Research on elucidation and control of machining mechanism of electrochemical composite milling using electrochemical dissolution phenomenon

2023 Fiscal Year Final Research Report

• Project/Area Number: 21K03794
• Research Category: Grant-in-Aid for Scientific Research (C)
• Allocation Type: Multi-year Fund
• Section: 一般
• Review Section: Basic Section 18020:Manufacturing and production engineering-related
• Research Institution: Shizuoka Institute of Science and Technology
• Principal Investigator: Goto Akihiro 静岡理工科大学, 理工学部, 教授 (00711558)
• Project Period (FY): 2021-04-01 – 2024-03-31
• Keywords: 電解加工 / ミーリング / 複合加工 / 超硬合金 / コバルト

Outline of Final Research Achievements

So far, we have been developing milling processing combined with electrolytic processing. This method involves dissolving Co, a component of cemented carbide, through electrolysis, and then cutting away the brittle parts that have become brittle due to the dissolution of Co with an insulating cutting edge. This method can increase the machining efficiency, but it is difficult to perform stable, continuous machining.

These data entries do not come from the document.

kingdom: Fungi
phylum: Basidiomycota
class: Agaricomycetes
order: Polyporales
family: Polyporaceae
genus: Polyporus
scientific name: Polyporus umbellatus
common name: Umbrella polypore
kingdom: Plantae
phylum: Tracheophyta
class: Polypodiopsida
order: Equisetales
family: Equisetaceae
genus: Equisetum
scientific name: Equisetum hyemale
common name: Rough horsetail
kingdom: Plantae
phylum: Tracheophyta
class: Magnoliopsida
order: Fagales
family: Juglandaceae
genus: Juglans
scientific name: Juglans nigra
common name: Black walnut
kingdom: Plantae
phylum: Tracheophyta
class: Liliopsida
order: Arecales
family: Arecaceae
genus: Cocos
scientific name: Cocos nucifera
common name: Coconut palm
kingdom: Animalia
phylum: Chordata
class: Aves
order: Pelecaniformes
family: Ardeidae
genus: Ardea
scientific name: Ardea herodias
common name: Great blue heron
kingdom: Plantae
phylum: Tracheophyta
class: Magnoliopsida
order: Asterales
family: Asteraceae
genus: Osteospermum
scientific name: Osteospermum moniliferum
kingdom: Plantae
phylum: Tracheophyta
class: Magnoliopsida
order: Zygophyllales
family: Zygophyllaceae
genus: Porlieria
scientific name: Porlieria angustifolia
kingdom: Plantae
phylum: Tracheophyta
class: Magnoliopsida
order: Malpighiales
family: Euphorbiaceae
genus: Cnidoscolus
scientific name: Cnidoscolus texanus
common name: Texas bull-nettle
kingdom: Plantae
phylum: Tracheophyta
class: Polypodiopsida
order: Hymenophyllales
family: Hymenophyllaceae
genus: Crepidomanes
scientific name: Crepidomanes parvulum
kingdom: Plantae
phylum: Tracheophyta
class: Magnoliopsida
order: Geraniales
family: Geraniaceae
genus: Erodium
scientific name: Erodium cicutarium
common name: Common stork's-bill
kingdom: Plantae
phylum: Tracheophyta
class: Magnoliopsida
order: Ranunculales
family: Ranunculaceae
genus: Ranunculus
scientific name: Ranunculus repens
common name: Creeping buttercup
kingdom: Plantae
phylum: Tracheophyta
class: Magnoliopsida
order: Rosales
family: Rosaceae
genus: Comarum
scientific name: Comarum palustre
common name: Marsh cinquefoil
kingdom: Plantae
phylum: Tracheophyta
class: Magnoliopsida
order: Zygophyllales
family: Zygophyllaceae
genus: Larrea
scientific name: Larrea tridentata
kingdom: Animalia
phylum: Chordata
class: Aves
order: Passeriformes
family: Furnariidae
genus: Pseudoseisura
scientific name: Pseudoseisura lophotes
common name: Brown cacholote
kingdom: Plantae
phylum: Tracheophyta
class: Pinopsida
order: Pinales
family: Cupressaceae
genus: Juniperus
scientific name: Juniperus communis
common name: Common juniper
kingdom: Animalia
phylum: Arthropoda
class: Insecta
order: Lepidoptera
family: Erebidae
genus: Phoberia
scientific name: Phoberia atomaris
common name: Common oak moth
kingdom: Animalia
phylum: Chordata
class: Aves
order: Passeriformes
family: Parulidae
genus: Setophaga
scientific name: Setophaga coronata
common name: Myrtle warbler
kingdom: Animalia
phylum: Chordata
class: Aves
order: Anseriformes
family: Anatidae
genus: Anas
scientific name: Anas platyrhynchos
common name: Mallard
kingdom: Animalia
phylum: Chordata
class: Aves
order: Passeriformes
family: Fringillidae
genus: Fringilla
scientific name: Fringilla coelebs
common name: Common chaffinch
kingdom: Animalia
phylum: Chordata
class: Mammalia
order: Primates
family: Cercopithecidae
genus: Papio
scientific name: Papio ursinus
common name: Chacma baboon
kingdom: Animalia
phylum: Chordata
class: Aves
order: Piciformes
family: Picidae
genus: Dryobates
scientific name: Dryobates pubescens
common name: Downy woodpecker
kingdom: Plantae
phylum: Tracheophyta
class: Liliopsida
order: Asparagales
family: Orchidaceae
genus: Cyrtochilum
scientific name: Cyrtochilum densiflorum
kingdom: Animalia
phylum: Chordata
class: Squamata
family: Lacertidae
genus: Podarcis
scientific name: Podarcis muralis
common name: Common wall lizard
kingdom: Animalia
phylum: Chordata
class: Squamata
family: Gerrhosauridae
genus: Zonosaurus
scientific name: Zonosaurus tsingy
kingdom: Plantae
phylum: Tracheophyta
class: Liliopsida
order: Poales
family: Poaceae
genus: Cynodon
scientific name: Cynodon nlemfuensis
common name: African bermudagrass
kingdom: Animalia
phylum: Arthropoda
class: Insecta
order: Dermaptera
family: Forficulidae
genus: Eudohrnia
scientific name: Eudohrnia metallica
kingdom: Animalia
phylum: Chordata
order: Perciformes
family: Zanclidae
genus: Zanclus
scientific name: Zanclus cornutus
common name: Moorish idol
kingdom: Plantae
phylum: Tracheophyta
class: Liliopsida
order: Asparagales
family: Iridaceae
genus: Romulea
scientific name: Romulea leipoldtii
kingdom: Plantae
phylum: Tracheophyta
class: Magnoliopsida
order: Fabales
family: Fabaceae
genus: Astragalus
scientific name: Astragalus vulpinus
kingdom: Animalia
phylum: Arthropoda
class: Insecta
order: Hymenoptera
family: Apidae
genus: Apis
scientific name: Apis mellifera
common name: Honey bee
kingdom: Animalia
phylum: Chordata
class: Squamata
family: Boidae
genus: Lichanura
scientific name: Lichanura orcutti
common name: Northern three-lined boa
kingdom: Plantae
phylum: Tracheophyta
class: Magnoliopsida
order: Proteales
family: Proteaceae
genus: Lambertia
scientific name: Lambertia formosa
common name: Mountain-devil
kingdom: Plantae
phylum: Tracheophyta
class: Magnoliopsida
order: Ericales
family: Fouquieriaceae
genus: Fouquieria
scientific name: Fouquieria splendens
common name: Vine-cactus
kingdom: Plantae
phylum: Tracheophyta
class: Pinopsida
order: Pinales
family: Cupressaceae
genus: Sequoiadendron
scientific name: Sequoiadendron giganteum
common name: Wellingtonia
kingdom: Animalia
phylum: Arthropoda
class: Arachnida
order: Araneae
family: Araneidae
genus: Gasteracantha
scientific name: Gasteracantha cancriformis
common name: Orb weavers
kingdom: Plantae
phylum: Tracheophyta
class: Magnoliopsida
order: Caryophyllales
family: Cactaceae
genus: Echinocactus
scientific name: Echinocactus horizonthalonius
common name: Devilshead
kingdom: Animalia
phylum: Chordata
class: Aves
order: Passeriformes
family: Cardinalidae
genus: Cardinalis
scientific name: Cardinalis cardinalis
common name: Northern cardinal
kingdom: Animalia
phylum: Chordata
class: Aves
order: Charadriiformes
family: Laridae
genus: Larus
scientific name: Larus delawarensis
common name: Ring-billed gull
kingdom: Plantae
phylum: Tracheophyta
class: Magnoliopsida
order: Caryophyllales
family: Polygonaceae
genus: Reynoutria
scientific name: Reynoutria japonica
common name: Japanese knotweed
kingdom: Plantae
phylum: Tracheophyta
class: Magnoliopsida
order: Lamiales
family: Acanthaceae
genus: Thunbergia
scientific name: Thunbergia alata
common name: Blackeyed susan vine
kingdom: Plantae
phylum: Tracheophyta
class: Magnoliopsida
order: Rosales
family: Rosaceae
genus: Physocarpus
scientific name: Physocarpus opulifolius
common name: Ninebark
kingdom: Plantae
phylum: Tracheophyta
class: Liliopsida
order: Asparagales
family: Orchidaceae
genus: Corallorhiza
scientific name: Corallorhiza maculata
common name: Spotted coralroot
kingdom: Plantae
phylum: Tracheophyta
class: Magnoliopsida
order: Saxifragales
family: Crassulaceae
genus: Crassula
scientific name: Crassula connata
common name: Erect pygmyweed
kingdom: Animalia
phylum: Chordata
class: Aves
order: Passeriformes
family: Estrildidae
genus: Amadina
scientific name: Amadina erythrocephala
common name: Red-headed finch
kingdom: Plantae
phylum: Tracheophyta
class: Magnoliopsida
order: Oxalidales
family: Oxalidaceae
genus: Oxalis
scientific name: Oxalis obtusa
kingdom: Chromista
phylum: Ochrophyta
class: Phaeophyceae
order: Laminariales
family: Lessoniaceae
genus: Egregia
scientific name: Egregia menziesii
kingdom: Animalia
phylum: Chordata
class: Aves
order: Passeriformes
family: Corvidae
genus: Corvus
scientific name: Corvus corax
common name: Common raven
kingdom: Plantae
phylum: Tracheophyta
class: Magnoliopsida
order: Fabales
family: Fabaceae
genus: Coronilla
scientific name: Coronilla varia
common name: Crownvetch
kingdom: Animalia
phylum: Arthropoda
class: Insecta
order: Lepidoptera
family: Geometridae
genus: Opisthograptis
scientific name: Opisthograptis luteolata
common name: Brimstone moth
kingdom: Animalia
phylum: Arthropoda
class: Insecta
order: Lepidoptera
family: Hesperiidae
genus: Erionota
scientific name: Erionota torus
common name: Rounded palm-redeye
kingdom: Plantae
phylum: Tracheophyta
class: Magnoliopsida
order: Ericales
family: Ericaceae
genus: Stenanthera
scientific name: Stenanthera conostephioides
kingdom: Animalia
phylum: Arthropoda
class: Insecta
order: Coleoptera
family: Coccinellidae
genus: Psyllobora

Therefore, we aimed to develop a technology that can perform stable, continuous, highly efficient machining. In order to increase the effect of the electrolytic reaction, we attempted heavy cutting processing, and demonstrated that it is possible to perform machining at a speed more than five times faster than without electrolysis. However, we encountered a problem where cutting chips would clog the tool, making it impossible to continue machining. As a countermeasure, we discovered a method that combines reverse electrolysis and ultrasonic cleaning.

Free Research Field

電気加工

Academic Significance and Societal Importance of the Research Achievements

高精度な部品を大量に製造するために金型材料の超硬合金化が進んできている。しかし、超硬合金はその高い硬さのため、加工が難しいという問題がある。一般的には超硬合金は放電加工により加工されることが多いが、加工速度が遅く、表面にマイクロクラックが入るという問題がある。一方、近年、切削工具の分野で大きな技術進歩があり、超硬合金でも加工することができるようになってきている。しかし、加工速度が遅い上、工具費用が非常に高いという問題がある。本研究により、難加工材料の代表である超硬合金を高速に加工ができるようになり、ものづくりの生産性を高めることにつながる。